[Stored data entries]
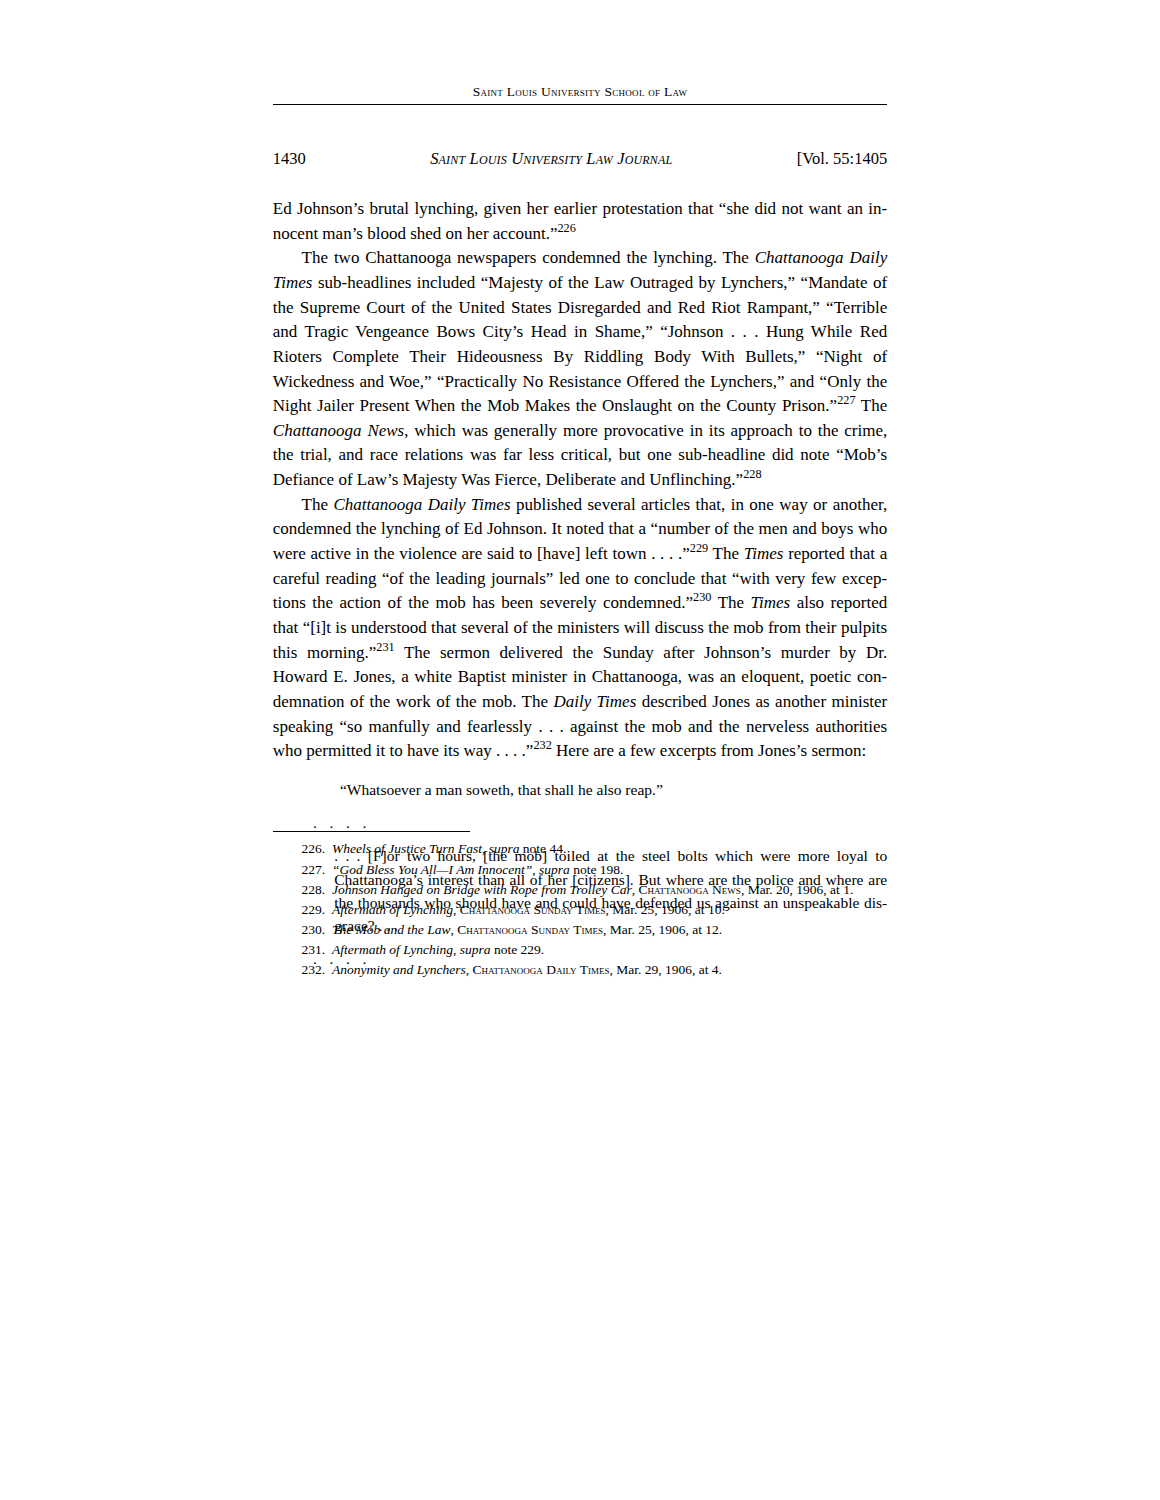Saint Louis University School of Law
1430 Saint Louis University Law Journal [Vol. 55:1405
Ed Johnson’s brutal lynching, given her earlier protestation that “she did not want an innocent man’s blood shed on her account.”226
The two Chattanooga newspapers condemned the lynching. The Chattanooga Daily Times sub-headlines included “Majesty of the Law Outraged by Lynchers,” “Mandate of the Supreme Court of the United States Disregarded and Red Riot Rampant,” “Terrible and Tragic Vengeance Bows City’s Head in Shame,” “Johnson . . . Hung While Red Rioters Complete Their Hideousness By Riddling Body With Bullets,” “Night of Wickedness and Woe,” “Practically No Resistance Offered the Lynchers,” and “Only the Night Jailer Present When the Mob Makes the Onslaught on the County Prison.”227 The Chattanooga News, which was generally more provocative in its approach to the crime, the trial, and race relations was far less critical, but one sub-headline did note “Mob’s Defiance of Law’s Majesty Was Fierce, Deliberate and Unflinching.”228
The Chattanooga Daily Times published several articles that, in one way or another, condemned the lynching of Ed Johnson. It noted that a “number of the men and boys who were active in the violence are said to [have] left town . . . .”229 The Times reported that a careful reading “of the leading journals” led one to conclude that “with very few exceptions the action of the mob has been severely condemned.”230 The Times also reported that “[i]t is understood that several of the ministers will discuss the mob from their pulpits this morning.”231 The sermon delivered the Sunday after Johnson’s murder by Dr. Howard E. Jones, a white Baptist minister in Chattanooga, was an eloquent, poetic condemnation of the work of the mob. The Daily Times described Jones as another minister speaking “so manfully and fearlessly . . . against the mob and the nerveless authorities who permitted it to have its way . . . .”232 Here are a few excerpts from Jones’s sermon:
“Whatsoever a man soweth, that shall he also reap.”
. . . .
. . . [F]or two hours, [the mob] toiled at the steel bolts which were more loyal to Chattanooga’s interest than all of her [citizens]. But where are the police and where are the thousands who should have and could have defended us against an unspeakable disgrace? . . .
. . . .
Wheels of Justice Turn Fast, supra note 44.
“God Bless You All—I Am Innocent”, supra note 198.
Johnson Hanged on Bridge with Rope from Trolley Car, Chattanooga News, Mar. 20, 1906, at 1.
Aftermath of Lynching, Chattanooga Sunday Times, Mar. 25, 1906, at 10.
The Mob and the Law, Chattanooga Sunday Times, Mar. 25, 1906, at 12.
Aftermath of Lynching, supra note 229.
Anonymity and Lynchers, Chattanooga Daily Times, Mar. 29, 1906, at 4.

■ WORK ORDER ■
Using the entries above, count the lines that have the string "more" in them. Answer with that number only.

■ ANSWER BELOW ■
2